# [TASK INPUT]
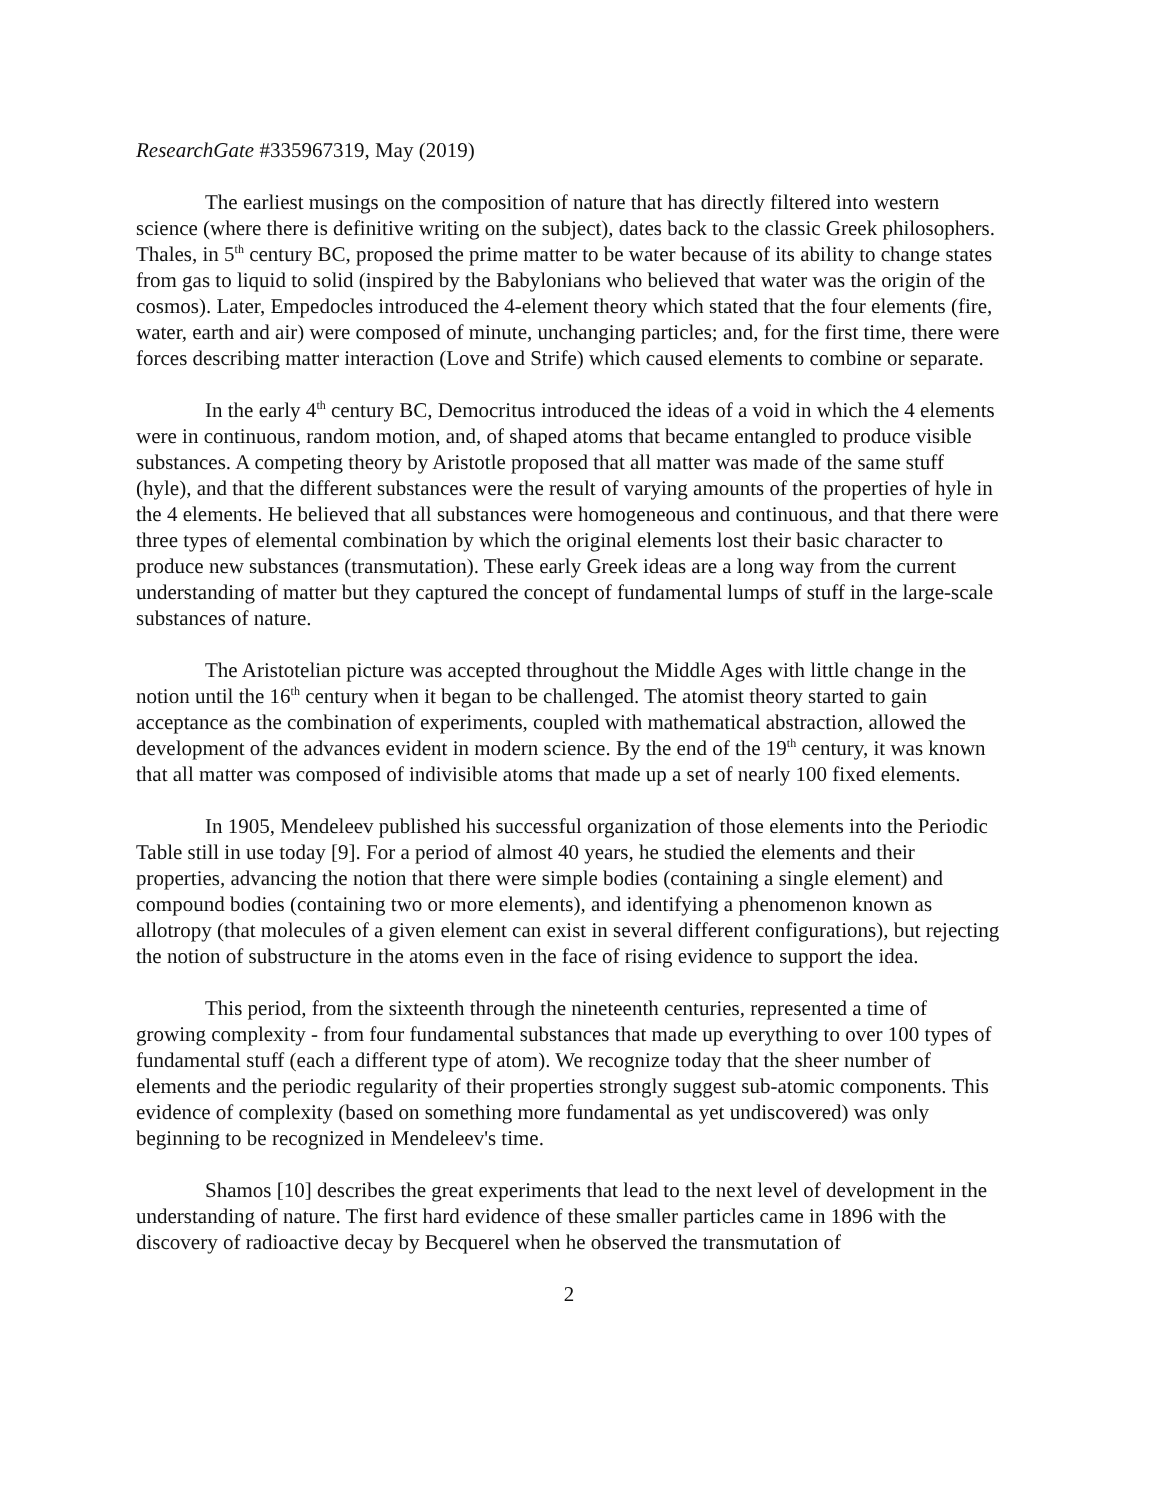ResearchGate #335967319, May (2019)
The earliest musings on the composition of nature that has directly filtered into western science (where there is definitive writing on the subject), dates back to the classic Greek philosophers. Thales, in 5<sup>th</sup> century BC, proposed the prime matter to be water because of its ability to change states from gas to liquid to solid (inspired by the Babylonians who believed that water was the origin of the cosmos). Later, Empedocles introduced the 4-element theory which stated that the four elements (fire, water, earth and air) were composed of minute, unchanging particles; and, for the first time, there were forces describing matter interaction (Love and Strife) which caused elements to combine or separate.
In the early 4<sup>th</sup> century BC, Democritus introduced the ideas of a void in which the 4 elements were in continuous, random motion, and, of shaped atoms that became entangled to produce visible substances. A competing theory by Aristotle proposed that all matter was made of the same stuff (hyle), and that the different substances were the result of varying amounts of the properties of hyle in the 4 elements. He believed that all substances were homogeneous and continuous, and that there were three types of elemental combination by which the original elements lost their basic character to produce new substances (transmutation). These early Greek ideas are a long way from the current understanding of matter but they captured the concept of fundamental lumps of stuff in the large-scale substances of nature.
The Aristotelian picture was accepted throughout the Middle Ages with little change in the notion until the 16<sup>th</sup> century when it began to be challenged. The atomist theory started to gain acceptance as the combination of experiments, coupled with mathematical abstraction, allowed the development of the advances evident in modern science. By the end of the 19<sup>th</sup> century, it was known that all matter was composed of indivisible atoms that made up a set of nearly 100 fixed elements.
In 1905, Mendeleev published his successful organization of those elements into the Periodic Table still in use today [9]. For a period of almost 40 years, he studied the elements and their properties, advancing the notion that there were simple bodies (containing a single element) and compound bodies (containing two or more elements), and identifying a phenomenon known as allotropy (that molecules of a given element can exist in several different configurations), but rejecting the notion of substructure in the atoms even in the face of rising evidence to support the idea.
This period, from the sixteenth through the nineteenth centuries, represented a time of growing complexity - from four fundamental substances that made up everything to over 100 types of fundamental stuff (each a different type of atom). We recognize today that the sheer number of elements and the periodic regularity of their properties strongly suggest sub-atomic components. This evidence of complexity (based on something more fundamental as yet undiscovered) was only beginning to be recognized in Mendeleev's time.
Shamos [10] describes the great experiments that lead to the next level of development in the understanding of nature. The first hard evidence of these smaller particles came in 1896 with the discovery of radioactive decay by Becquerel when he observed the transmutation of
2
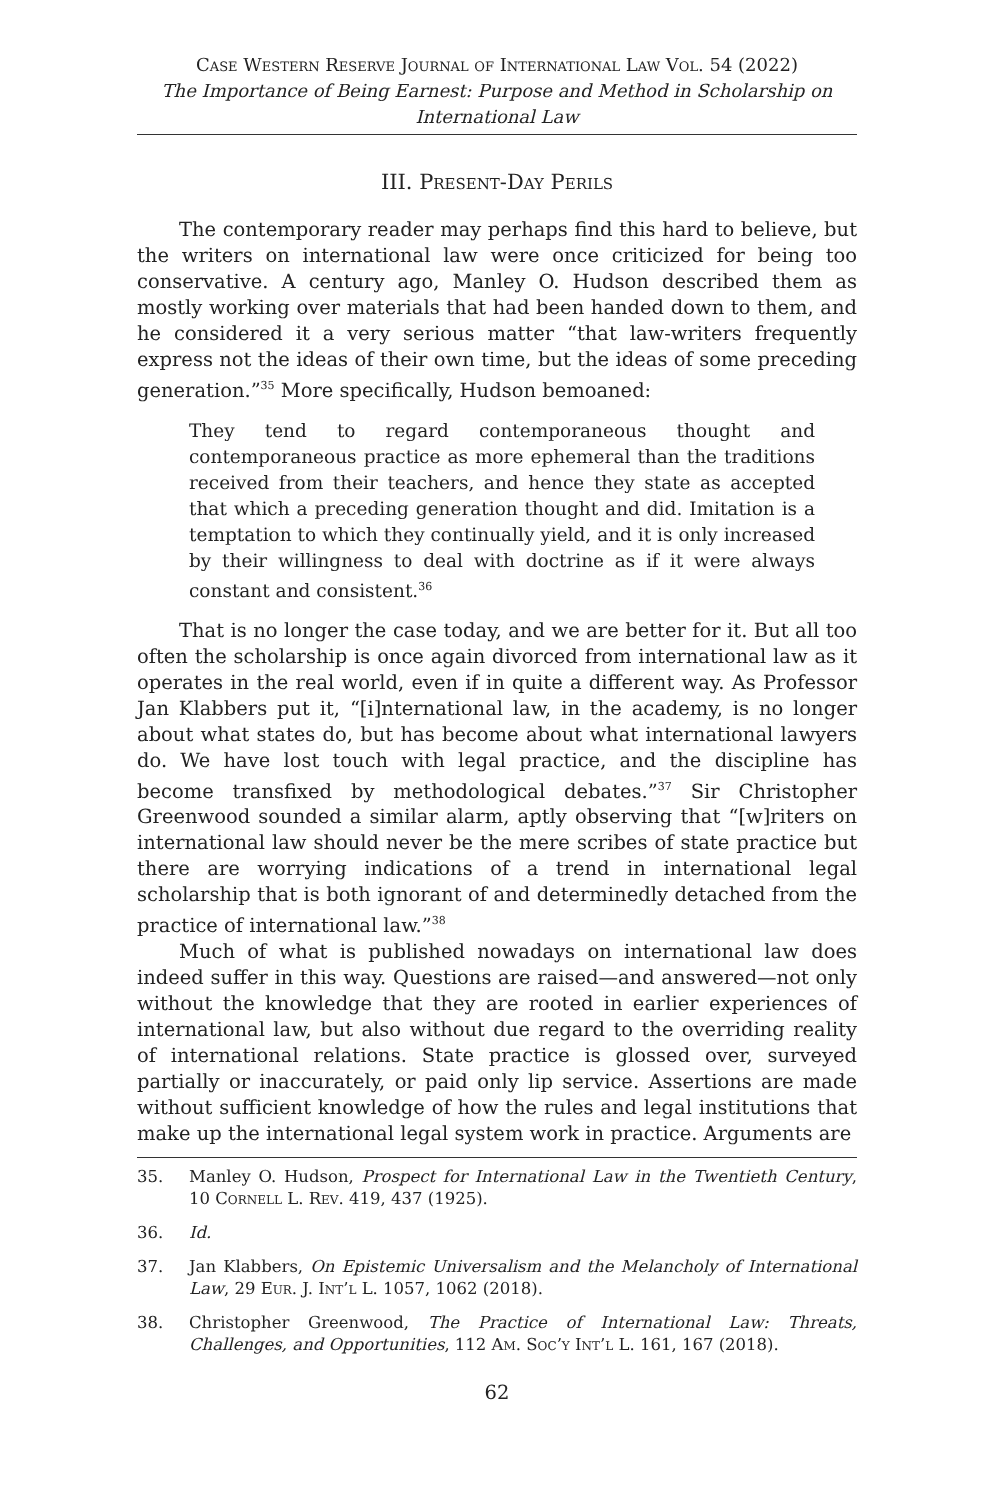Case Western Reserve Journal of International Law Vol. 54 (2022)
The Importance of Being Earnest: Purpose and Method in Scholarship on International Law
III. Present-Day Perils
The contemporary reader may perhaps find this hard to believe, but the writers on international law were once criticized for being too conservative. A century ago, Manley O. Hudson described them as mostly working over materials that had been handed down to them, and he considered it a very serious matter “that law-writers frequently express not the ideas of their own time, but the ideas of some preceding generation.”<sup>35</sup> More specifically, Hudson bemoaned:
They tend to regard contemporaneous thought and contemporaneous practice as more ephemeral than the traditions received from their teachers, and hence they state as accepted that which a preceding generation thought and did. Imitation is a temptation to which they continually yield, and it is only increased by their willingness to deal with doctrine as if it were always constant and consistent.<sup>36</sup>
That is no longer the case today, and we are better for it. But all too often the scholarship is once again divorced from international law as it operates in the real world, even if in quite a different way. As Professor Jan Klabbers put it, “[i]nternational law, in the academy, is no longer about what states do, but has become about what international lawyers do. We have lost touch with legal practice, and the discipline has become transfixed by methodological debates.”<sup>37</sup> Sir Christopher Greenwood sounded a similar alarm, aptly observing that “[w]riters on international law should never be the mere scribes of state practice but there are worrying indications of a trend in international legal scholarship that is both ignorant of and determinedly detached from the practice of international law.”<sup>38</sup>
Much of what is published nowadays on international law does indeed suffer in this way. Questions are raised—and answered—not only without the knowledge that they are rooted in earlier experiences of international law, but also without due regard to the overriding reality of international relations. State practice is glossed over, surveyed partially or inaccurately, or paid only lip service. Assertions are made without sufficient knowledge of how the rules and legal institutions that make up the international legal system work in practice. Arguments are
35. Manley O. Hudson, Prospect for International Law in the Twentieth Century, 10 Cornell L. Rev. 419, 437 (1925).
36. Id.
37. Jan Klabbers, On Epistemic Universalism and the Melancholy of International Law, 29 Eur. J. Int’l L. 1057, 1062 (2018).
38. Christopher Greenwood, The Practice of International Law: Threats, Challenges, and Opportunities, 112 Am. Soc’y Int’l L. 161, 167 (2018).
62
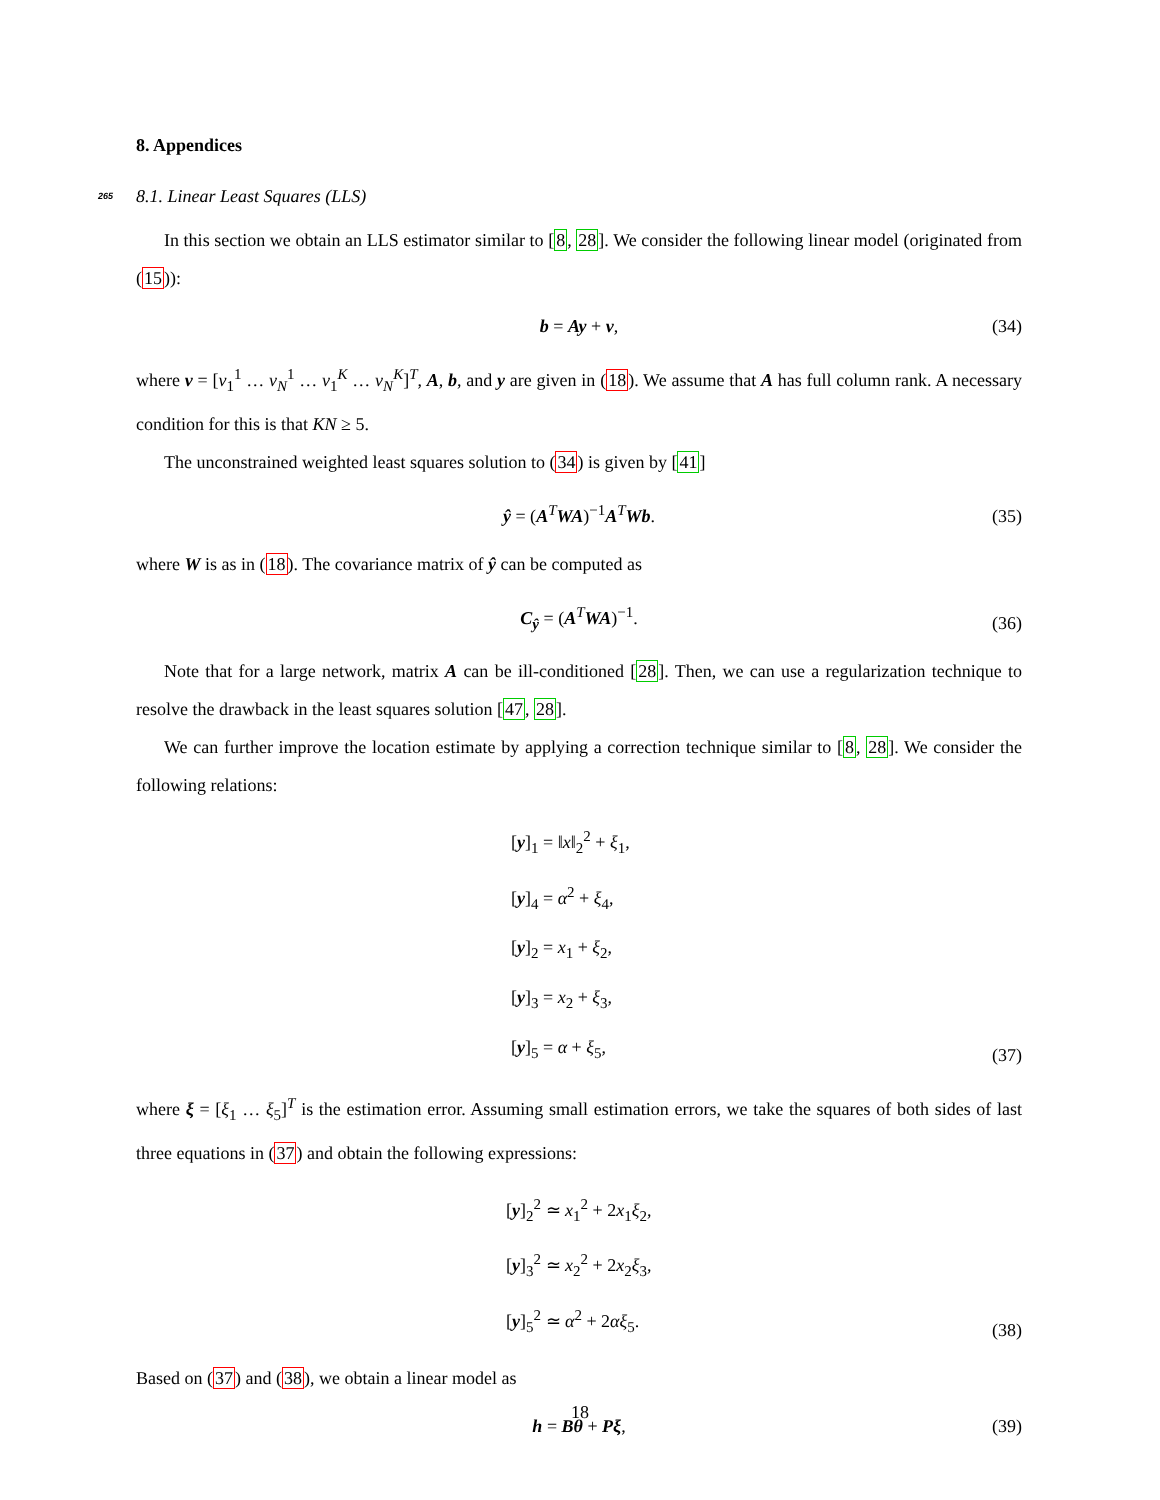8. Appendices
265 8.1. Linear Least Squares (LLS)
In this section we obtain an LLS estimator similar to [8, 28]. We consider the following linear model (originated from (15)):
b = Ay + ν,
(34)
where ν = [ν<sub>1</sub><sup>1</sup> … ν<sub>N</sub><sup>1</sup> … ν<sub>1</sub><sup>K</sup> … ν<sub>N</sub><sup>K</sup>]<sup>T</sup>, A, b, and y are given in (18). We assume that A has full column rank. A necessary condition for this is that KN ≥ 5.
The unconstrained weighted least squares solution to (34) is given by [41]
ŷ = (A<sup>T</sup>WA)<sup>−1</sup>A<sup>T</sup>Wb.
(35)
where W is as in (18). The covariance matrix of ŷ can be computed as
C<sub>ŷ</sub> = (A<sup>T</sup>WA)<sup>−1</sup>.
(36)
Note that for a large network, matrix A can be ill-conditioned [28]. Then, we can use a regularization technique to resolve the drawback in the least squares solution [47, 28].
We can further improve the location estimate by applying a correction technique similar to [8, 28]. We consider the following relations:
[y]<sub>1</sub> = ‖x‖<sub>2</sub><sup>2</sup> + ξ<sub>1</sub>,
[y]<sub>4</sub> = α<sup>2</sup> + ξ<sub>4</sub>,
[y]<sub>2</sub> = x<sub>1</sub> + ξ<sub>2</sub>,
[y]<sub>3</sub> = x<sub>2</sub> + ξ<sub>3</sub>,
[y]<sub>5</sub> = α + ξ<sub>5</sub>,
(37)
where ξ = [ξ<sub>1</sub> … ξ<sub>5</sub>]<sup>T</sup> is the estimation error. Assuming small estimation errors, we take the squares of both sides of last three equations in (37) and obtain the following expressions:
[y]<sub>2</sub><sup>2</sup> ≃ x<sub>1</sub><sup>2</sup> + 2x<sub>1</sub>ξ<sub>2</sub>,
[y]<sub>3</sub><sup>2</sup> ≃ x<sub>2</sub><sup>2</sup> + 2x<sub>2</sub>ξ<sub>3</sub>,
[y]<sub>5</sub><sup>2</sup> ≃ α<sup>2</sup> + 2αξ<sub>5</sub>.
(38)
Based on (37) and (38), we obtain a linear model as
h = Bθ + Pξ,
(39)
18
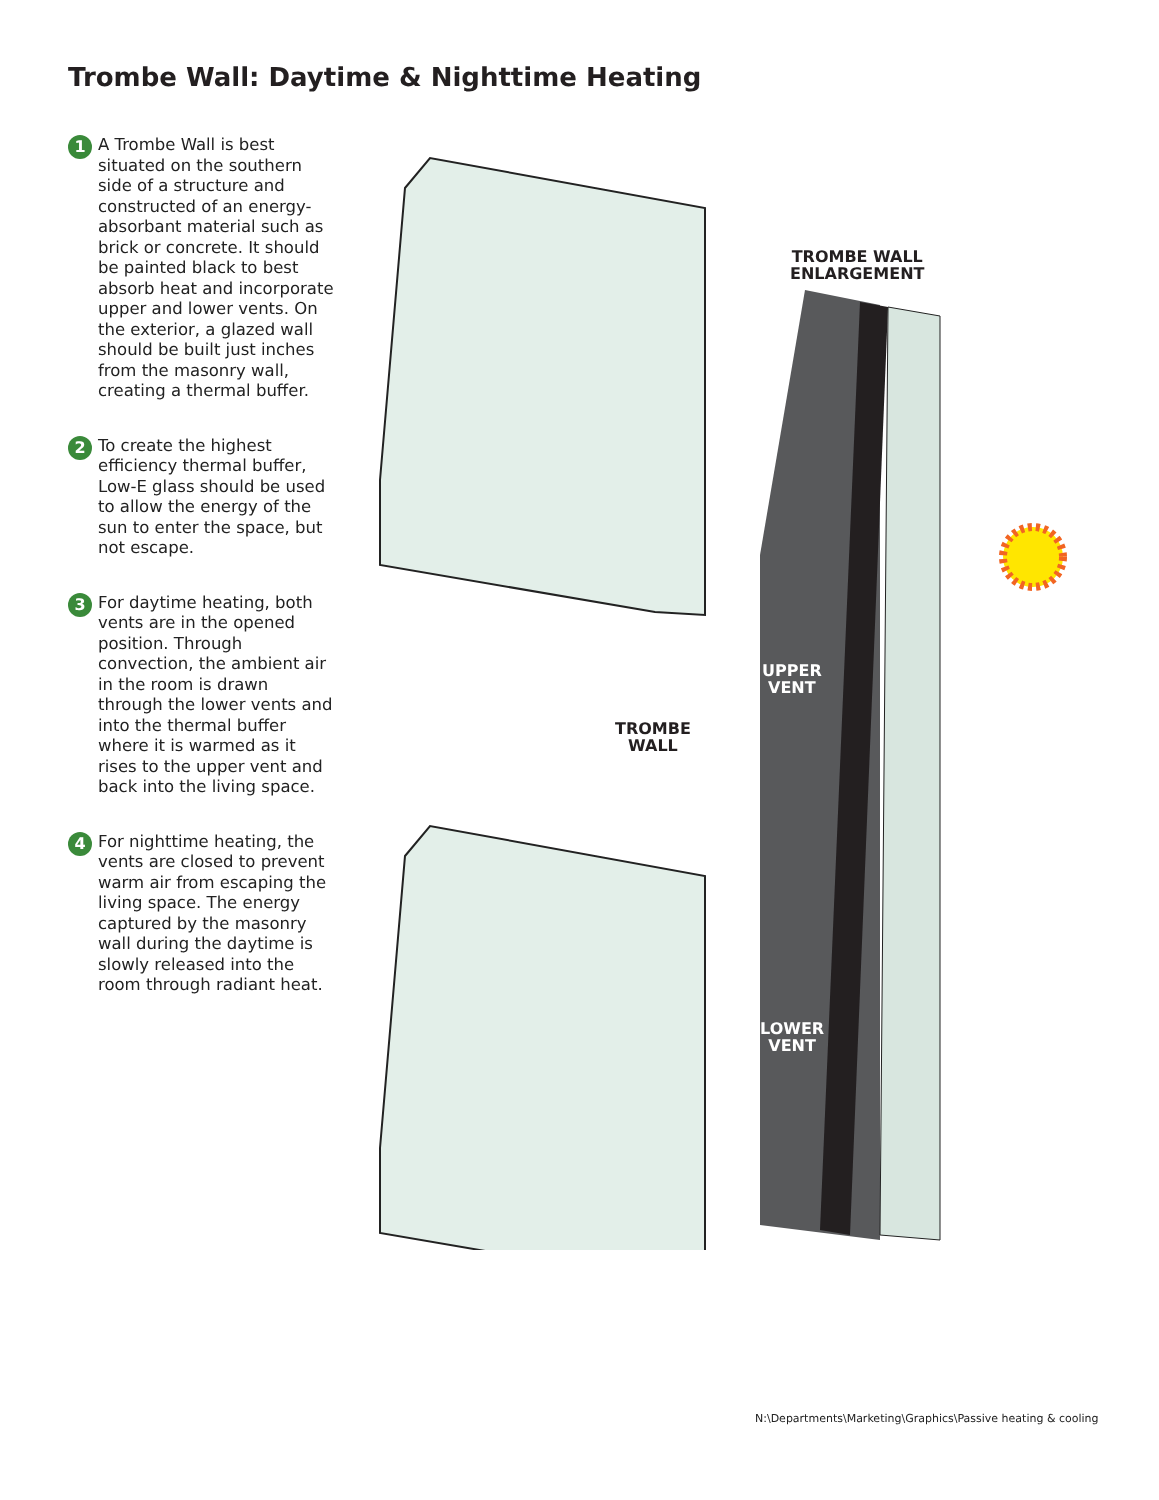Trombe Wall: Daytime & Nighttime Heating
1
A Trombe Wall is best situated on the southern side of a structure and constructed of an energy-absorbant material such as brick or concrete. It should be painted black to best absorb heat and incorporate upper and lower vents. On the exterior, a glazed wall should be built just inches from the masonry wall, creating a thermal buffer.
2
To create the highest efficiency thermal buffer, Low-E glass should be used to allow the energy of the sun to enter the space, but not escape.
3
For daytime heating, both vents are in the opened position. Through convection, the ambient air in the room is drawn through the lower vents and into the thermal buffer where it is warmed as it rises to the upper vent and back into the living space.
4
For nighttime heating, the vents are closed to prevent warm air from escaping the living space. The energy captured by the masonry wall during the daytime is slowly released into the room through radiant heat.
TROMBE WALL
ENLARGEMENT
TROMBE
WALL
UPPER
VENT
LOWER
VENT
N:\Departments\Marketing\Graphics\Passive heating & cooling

# [GOAL OF THE EXERCISE]
Write out every line in the data that holds the string "similar".

# [RESPONSE TO THIS TASK]
That is no longer the case today, and we are better for it. But all too often the scholarship is once again divorced from international law as it operates in the real world, even if in quite a different way. As Professor Jan Klabbers put it, “[i]nternational law, in the academy, is no longer about what states do, but has become about what international lawyers do. We have lost touch with legal practice, and the discipline has become transfixed by methodological debates.”<sup>37</sup> Sir Christopher Greenwood sounded a similar alarm, aptly observing that “[w]riters on international law should never be the mere scribes of state practice but there are worrying indications of a trend in international legal scholarship that is both ignorant of and determinedly detached from the practice of international law.”<sup>38</sup>
In this section we obtain an LLS estimator similar to [8, 28]. We consider the following linear model (originated from (15)):
We can further improve the location estimate by applying a correction technique similar to [8, 28]. We consider the following relations:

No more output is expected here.